ハンドルに前腕を乗せてエアロポジションを作るのも、ハンドルを握っていないという点では不安定ですが、プロですからねぇ・・・

これが原因で集団落車が多発しているとかならともかく、やや不可解なニュースに思えるわけでして。

前にユーチューブの動画で、長袖ジャージを着ているにも関わらずこのポジションを再現して、ウェアがバーテープ上で滑って落車しているのを見たことがあります。
そういうのは論外というか、そりゃそうなるだろとしか。

けどプロレースで、ボトル投げ捨てについてはまあいいとして、クラウチングポジションやハンドルに前腕を載せるポジションを禁止する理由ってなんでしょうかね?

例えばヨーロッパのアマチュアレースで、こういうのを真似して落車が相次いでいるとかならまた話は別かもしれませんが、そういうわけでもなさそう。
プロはプロとして、リスクを考えながらも勝つ方法を模索しているので、一律禁止と言うのもなかなか不思議な気がします。

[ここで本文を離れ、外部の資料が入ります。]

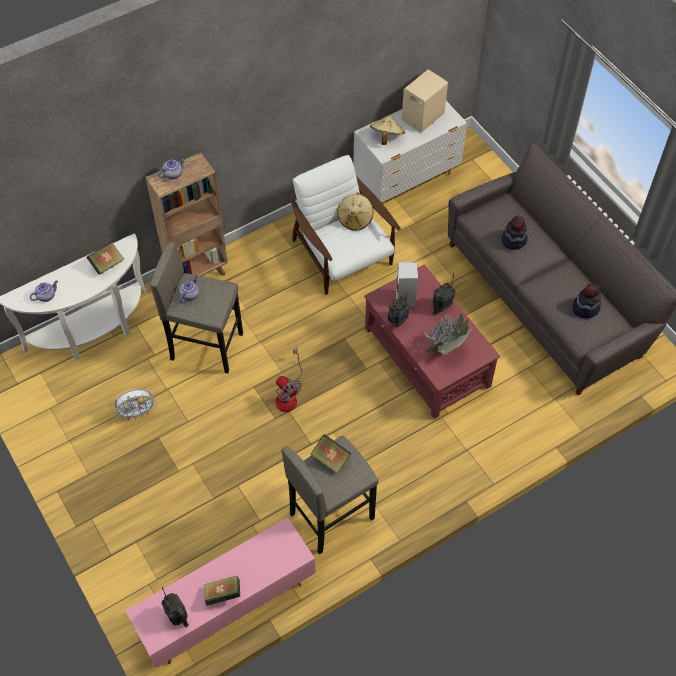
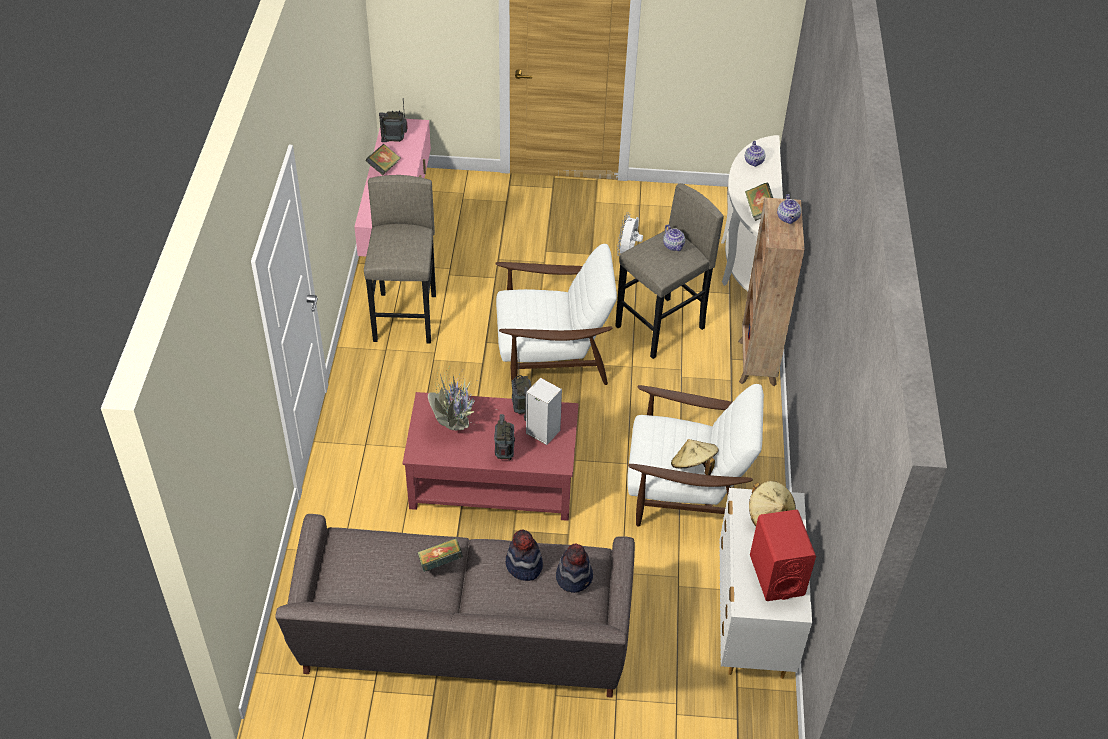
camera: 125 degrees right, 10 degrees down
(288, 395) = (552, 354): fan -> white armchair
(331, 459) = (411, 247): book -> book (440, 563)
(422, 117) = (776, 575): beige speaker -> red speaker
(585, 307) = (375, 565): hat -> hat (574, 577)

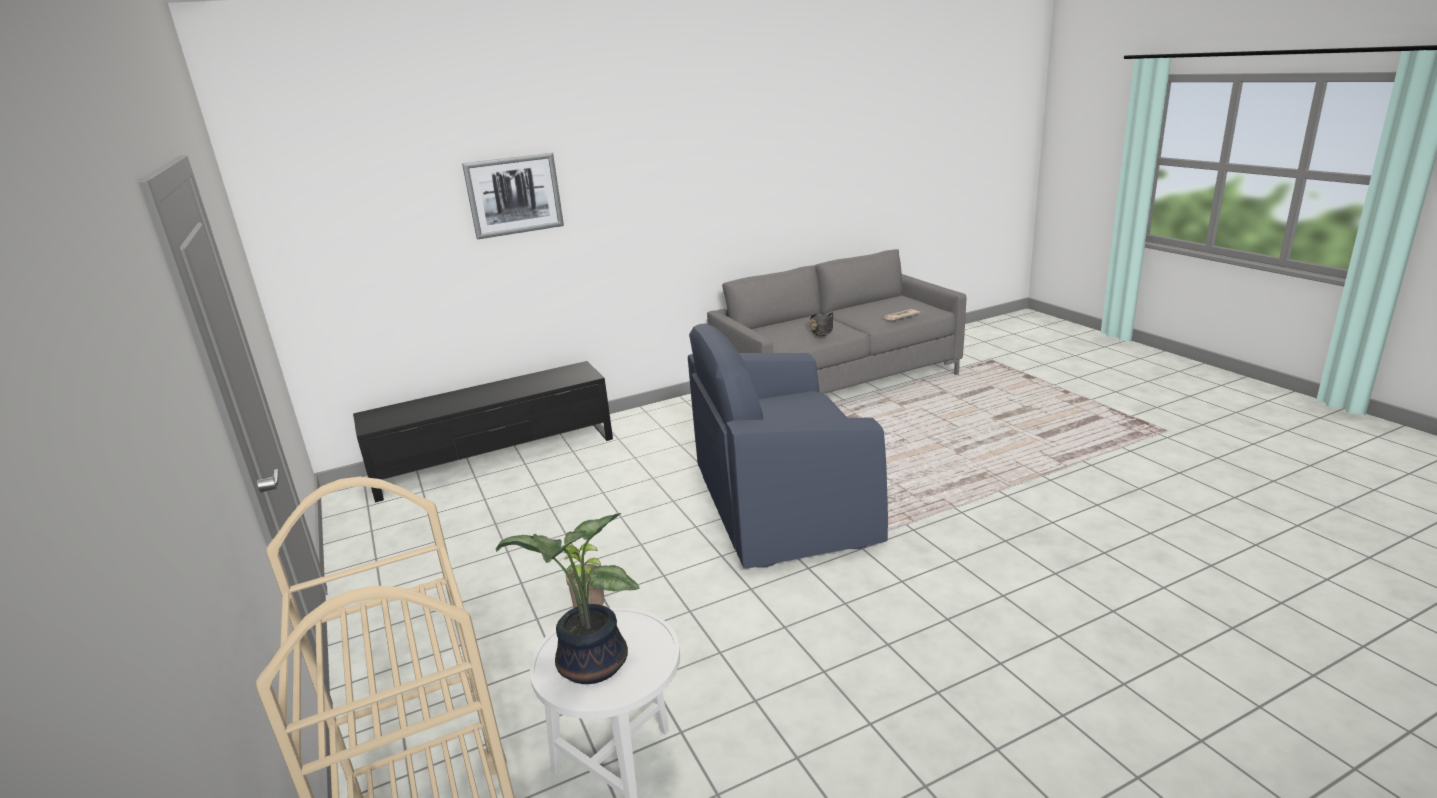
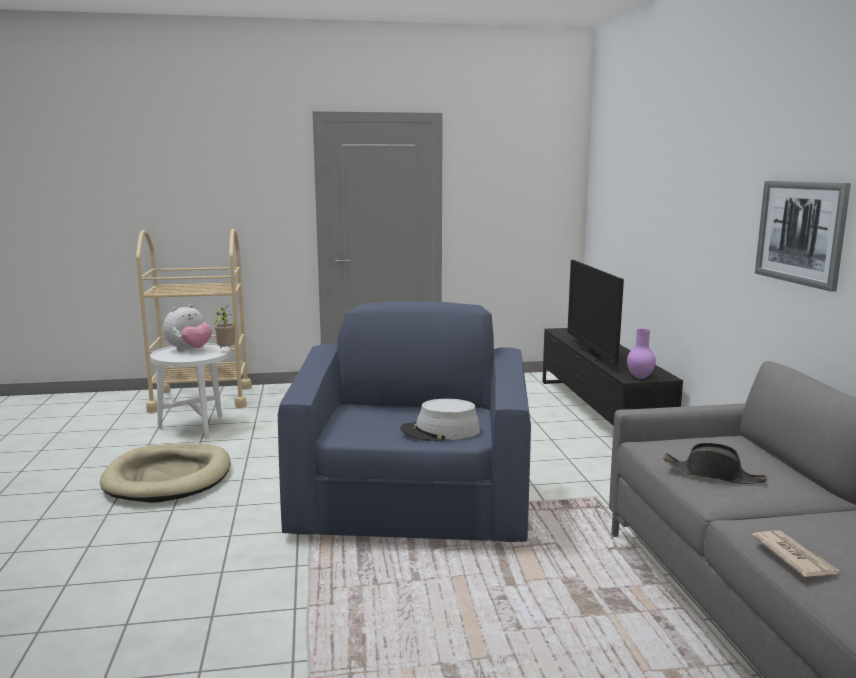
camera: 105 degrees right, 10 degrees down
(501, 397) = (592, 354): none -> television
(514, 195) = (678, 183): picture -> picture (800, 232)
(584, 373) = (639, 377): none -> purple vase
(588, 665) = (189, 350): potted plant -> plush toy
(802, 408) = (440, 431): none -> grey hat
(817, 694) = (169, 477): none -> beige dog bed

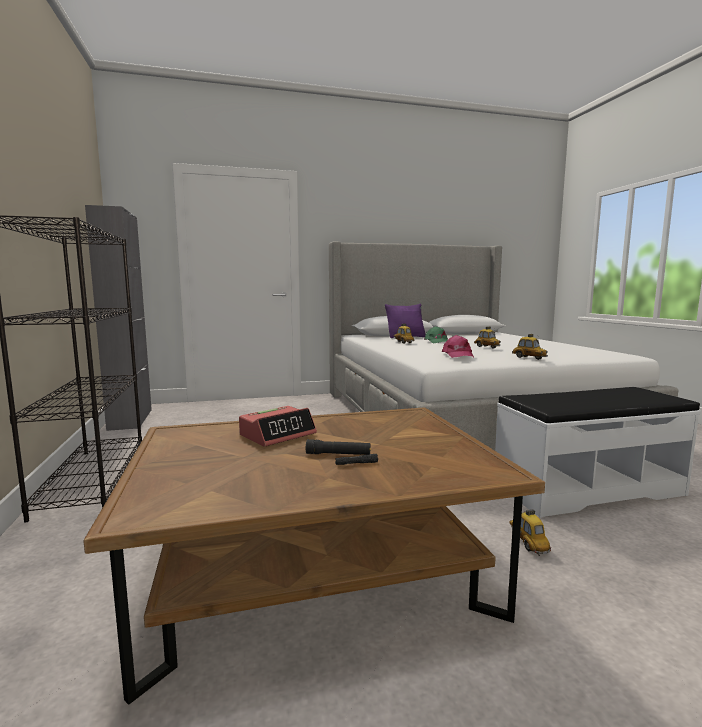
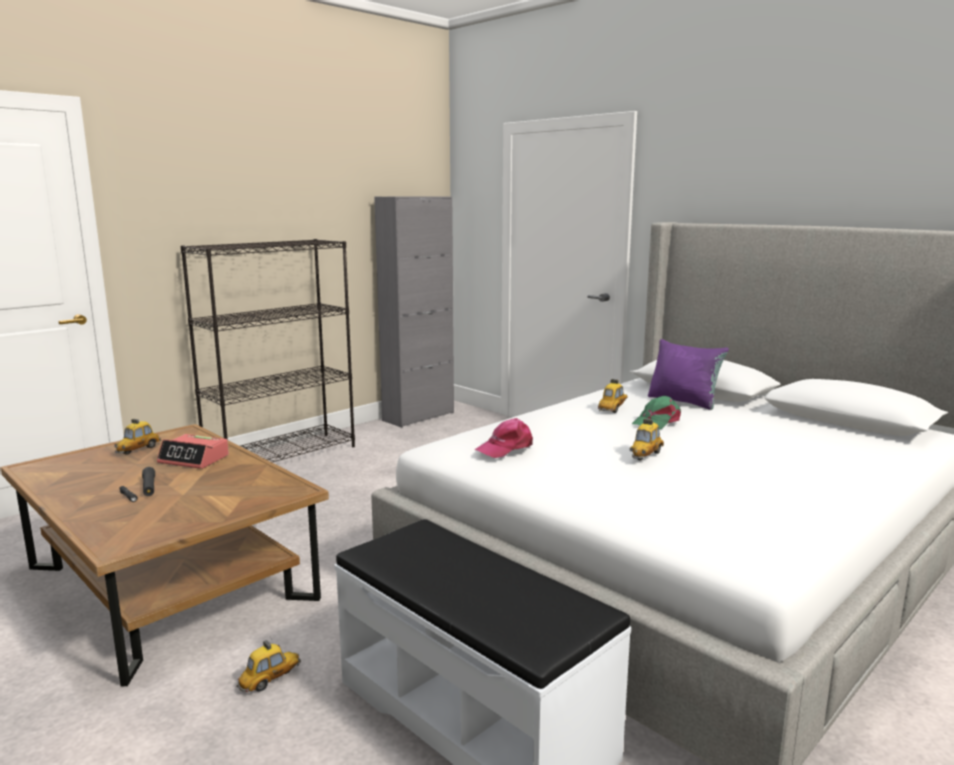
camera: 60 degrees right, 5 degrees up
(529, 358) = (565, 490): toy car -> toy car (138, 450)

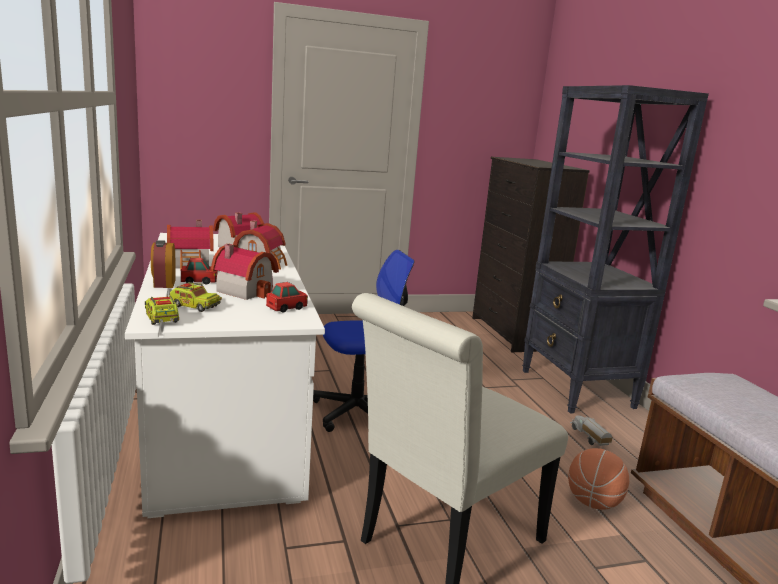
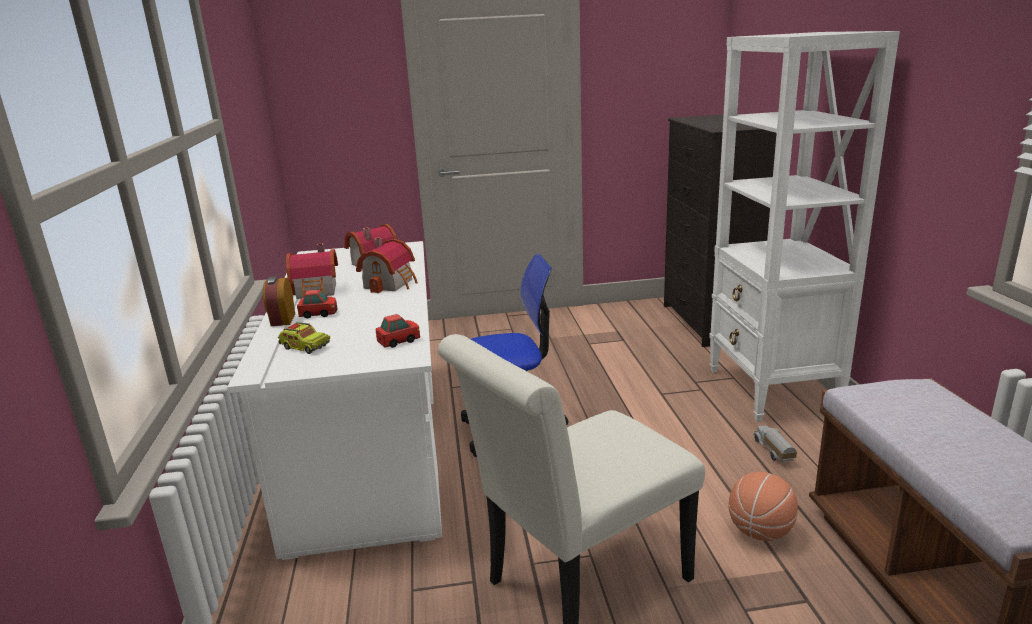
camera: 10 degrees right, 5 degrees up
(162, 318) = (268, 366): toy truck -> none
(246, 290) = (363, 321): toy house -> none
(577, 389) = (772, 390): black bookcase -> white bookcase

まあ当たり前の話ですが、一般人が公道でこのポジションで走ると危険。

重大事故が起こる前にUCIが規制したとも取れますが、これが不正なポジションだとするのはちょっと理解しがたいところですね。
アシストモーターを仕込んでいるとか、そういう不正なら大問題ですが、ロードバイクに跨っているだけですから。

UCIは保守的?

UCIって保守的な面もあるし、改革的な面もあるので何とも言い難い組織なような。
シマノがディスクロードをプッシュすればそれに従う面もあるし、いまだに重量規定は変更されないような保守的な面もあるし。

公道上でクラウチングポジションで乗っているアマチュアライダーは見たことがないですが、ハンドルに前腕を載せるポジションは何度か目撃してます。
まあ、素人がやるポジションではないので、やめたほうがいいかと。

結局のところ、

いろんな人
いろんな人
座るならサドルに座れ!(それ以外は許さん)

いろんな人
いろんな人
ハンドルはちゃんと手で持て!(それ以外は許さん)

こういうことなんですかね。
誰得なルール改正なのかはイマイチ分かりづらいのですが、ケツはサドルか空中(ダンシング)、ハンドはハンドルへということなんですね。